“Look Tom, I didn’t expect you to be treated by someone who’s an addict himself. Someone who also doesn’t understand the importance of professional boundaries. Those are just a couple of red flags in what’s clearly a whole collection. You can’t tell me I’m wrong about that.”
Yosh crosses his arms tighter around his tensed body. I wish I could read him right now, figure out if he’s angry, hurt, or insecure. Probably all three.
Yosh starts to speak. “Okay. Call it unethical. You’re right. I also know those ethics you speak of aren’t exactly your concern. You prefer your own rules, your own values. So let’s be real with each other. I could have been anyone with any story, and you still wouldn’t want me for Tom.
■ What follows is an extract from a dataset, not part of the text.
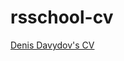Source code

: # rsschool-cv
[Denis Davydov's CV](https://ddavydov911.github.io/rsschool-cv/cv "Denis Davydov's CV")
You don’t want anyone for Tom.”
The scoff is small, but it lands so incredibly wrong with Yosh who always tries to use calmness and diplomacy to solve things.
He shoots up from the sofa, the cups rattle on the table.
“It was you!” Yosh shouts, pointing straight at Jay. “He had to drown himself in drugs and alcohol because of you! You’re the reason he nearly died that day!”
Jay jumps up with the same energy. “How dare you! You have no fucking clue about me or my family!”
Meanwhile, like in a bad movie, my antique clock starts its hourly orchestra.
I dive between them, pressing a palm against each chest. “Stop! Both of you, stop!”
Both of them are quiet except for their ragged breaths.
I wait until five o’clock passes before I speak.
“Let’s not go there, okay? Me OD’ing that night was on me. My responsibility.”
I meet Yosh’s eyes, then turn to my brother. “And Jay, stop this. I’m feeling better now. I’m getting there.”
I reach for Jay’s hand, and as my fingers close around his wrist, something inside me crumbles. It brings me to the edge of tears.
“I’m in love with Yosh. Can’t you just accept us, please?”
I’m almost begging now. They don’t have to like each other; they just need to coexist for fuck’s sake.
Our eyes meet, and I hope, no, I pray Jay can feel everything I’m trying to send his way.
The years we spent surviving our childhood, the fame, the kids, Emily, the mess of us. Me losing myself and being so fucking unhappy for most of my life. I want it gone. It needs to be over and Jay needs to let me go.
And Jay sees it, I can tell. But he gives me nothing.
He throws his hands up, stepping back.
“Fine,” he says, offering a hand to Yosh.
Yosh looks at it, then at me. He hesitates for a second, and in that second there’s a sigh and he drops his shoulders.
He reaches out and shakes Jay’s hand. “Fine.”
I wait for both of them to sit back in their seats before I allow myself to do the same.
I pick up my cup and take a sip of tea.
Shit. It’s dropped below the perfect temperature. Jay downs it in one go.
“We need to finish packing. Our flight leaves in a couple of hours,” Yosh says. He stands and walks behind the sofa. His hand lands on my shoulder. I don’t need words to know what that means. Time to throw Jay out.
“Yes, of course,” Jay says. “But I need to talk to Tom for a minute. It’s about Effy.”
Yosh sighs and walks toward the bedroom, the thud of the antique door closing behind him leaving the two of us alone.
I turn to Jay. “What about Effy? I’m meeting her at the gallery to say goodbye.”